The grandstand is the portion of a ballpark where permanent seating has been built to accomodate spectators. In modern major league ballparks, all of the field is surrounded by a permanent grandstand, but that is not the case in most minor league parks, or in older parks, where permanent seats are only present in certain areas.
The grandstand can take a variety of shapes. Most common is a "V" or "U" shape with the tip behind home plate, but grandstands also exist in an "L" or "J" shape, with most of the seating behind one of the two base lines, or as a simple rectangle either behind the plate or behind the line. The grandstand is usually tiered, with either individual seats or benches providing a place for spectators to watch the game. It can be double or even triple-decked; the grandstand is sometimes covered by a roof providing shade or protection from the elements. The flat areas where seats are laid out in front of the grandstand are the boxes.
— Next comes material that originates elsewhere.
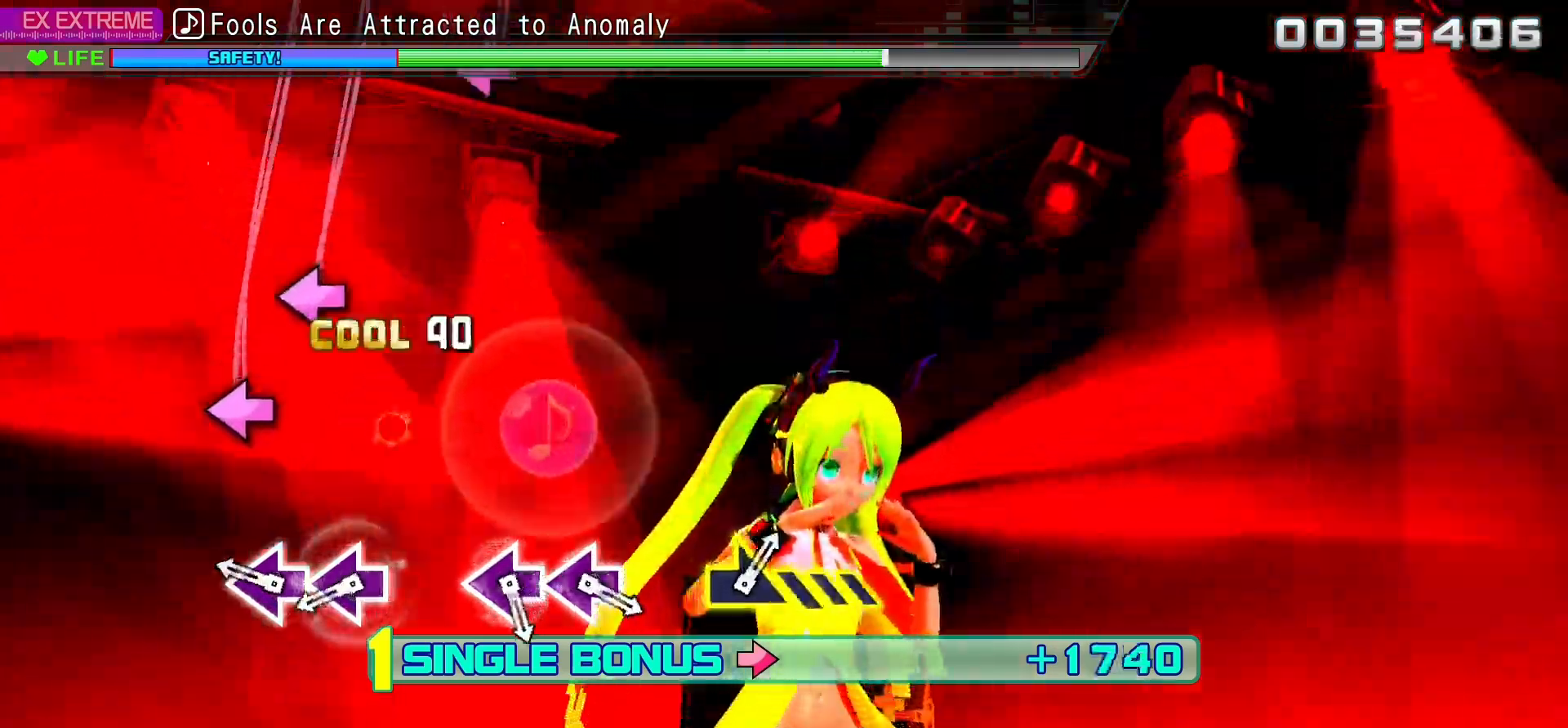
{"buttons": ["L2"], "events": [[133, "CROSS", "up"], [167, "R2", "down"], [200, "SQUARE", "down"], [250, "R2", "up"], [283, "DPAD_LEFT", "down"], [400, "SQUARE", "up"], [450, "DPAD_LEFT", "up"]]}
Other areas where spectators can watch the game include the bleachers, which are like mini grandstands behind the outfield fence, or general admission areas, where spectators sit or stand along the foul lines or behind the outfield.
The first grandstands, in the second half of the 19th century, were built of wood and were similar to what one would find today at a high school stadium; they would often burn down. The first permanent concrete and steel grandstands were built at the beginning of the 20th century, with Cincinnati's Palace of the Fans and Philadelphia's Shibe Park among the earliest examples.